Matching her penchant for sassy talk and objectification of the opposite sex are penny-pinching beautician Fai (Pimonwan Suphayang), virility drug telemarketer Nim (Ornpriya Hunsat), and publicist Pat (Kulnadda Pajchimsawat), who’s engaged to a Japanese man very much her elder.
Fifth gang member is the sweet Pang (Meesuke Jangmeesuke), who announces plans to marry a guy she’s been dating secretly for several months. One look at well dressed, stylishly coiffed and food-knowledgeable Kong (Thienchai Jayasvasti) and the girls figure Pang’s fiance to be a closet gay.
Seeking expert guidance (and proving that mincing fairy stereotypes are far from a spent cinematic force), the gals enlist flight steward Brother Bee (Michael Shaowanasai) as “gay-dar” consultant and begin snooping for hard evidence to prove Kong’s orientation. Among the most amusing situations is an invasion of Kong’s apartment, which turns into revolving door hijinx when he and Pang show up unexpectedly.

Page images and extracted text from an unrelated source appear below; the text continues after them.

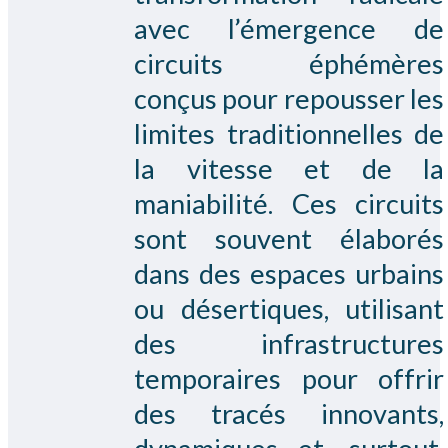
avec l’émergence de
circuits éphémères
conçus pour repousser les
limites traditionnelles de
la vitesse et de la
maniabilité. Ces circuits
sont souvent élaborés
dans des espaces urbains
ou désertiques, utilisant
des infrastructures
temporaires pour offrir
des tracés innovants,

While happy to have Brother Bee buzzing on the sidelines with gags and campy posturings that have done the rounds for decades, scripters Aummaraporn Phandintong and Benjamaporn Srabua keep the main comic focus on how contempo sexual identity issues suggested by the buzzword title affect women’s perception of men. Result is a consistently amusing farce as the ladies draw hysterical conclusions after inspecting Kong’s range of hair care products and his color-coded shirt closet.

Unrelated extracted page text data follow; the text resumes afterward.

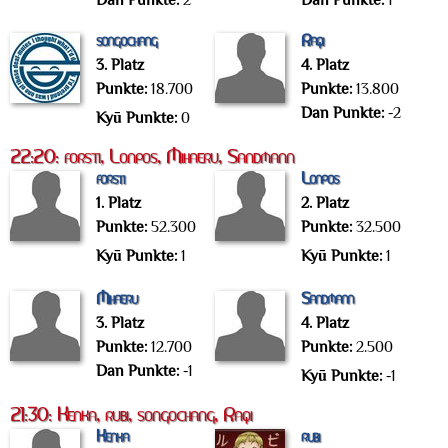
Dan Punkte:
2
Dan Punkte:
1
songochang
Raqi
3. Platz
4. Platz
Punkte:
18.700
Punkte:
13.800
Dan Punkte:
-2
Kyū Punkte:
0
22:20: forsti, Lonpos, Mihaeru, Sandmann
forsti
Lonpos
1. Platz
2. Platz
Punkte:
52.300
Punkte:
32.500
Kyū Punkte:
1
Kyū Punkte:
1
Mihaeru
Sandmann
3. Platz
4. Platz
Punkte:
12.700
Punkte:
2.500
Dan Punkte:
-1
Kyū Punkte:
-1
21:30: Kenka, rubi, songochang, Raqi
Kenka
rubi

Propelled by agreeably rambunctious perfs by the femme quintet — all co-hosts of a chatshow on Thai TV’s Channel 3 — pic needs all its reserves of energy to surmount an unwieldy and overlong conclusion. Far too much wrapping up of absolutely everyone’s side issues sends the narrative into neutral just when it promises a big bang finale.
Tech package is in keeping with most of Thangkongtoon’s other works: just OK and a bit sloppy on the edges, with pacy editing and perky perfs — at least in the first two-thirds — helping to mask the shortcomings.